--- Data for this exercise Enclosed Below ---

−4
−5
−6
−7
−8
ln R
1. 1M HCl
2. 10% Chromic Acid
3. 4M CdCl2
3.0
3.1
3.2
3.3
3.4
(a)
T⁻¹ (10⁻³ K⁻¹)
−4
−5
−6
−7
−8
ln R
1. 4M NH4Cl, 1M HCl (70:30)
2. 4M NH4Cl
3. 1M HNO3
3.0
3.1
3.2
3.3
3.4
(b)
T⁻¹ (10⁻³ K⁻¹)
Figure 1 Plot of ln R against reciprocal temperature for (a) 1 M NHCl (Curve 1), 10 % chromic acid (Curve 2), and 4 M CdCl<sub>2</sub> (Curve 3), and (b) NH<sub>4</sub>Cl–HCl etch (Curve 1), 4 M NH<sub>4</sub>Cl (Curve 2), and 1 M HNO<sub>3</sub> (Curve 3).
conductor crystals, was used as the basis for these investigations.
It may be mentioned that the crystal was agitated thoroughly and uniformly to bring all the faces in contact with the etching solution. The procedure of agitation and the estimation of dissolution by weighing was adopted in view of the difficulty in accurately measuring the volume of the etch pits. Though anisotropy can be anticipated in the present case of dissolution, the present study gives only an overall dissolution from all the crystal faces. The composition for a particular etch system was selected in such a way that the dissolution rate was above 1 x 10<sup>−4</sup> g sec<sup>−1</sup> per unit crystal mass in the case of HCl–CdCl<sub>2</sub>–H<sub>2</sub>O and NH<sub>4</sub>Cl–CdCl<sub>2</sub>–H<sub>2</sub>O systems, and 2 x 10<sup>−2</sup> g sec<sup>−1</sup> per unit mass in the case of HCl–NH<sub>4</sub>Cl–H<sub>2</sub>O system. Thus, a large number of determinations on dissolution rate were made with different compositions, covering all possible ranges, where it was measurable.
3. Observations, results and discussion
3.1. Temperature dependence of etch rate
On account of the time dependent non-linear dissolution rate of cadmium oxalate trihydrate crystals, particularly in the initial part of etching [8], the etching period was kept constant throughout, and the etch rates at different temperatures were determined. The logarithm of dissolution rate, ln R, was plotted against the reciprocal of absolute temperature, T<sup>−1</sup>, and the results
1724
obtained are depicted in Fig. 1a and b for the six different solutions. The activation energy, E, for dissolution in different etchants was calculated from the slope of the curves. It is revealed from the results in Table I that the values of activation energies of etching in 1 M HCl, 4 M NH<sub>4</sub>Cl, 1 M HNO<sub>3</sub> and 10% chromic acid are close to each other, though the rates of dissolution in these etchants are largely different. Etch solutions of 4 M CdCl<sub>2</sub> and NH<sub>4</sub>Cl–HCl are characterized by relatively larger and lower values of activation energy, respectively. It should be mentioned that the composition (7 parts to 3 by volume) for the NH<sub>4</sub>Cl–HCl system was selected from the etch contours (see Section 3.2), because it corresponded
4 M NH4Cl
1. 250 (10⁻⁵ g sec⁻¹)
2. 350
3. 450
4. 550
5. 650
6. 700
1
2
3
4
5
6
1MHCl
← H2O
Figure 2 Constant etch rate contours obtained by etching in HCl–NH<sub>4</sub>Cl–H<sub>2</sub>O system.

--- End of Enclosed Data for this exercise ---

> _About this task_
Within the records, filter for lines that contain the word "crystals" and show each one.

> _Reply_
conductor crystals, was used as the basis for these investigations.
On account of the time dependent non-linear dissolution rate of cadmium oxalate trihydrate crystals, particularly in the initial part of etching [8], the etching period was kept constant throughout, and the etch rates at different temperatures were determined. The logarithm of dissolution rate, ln R, was plotted against the reciprocal of absolute temperature, T<sup>−1</sup>, and the results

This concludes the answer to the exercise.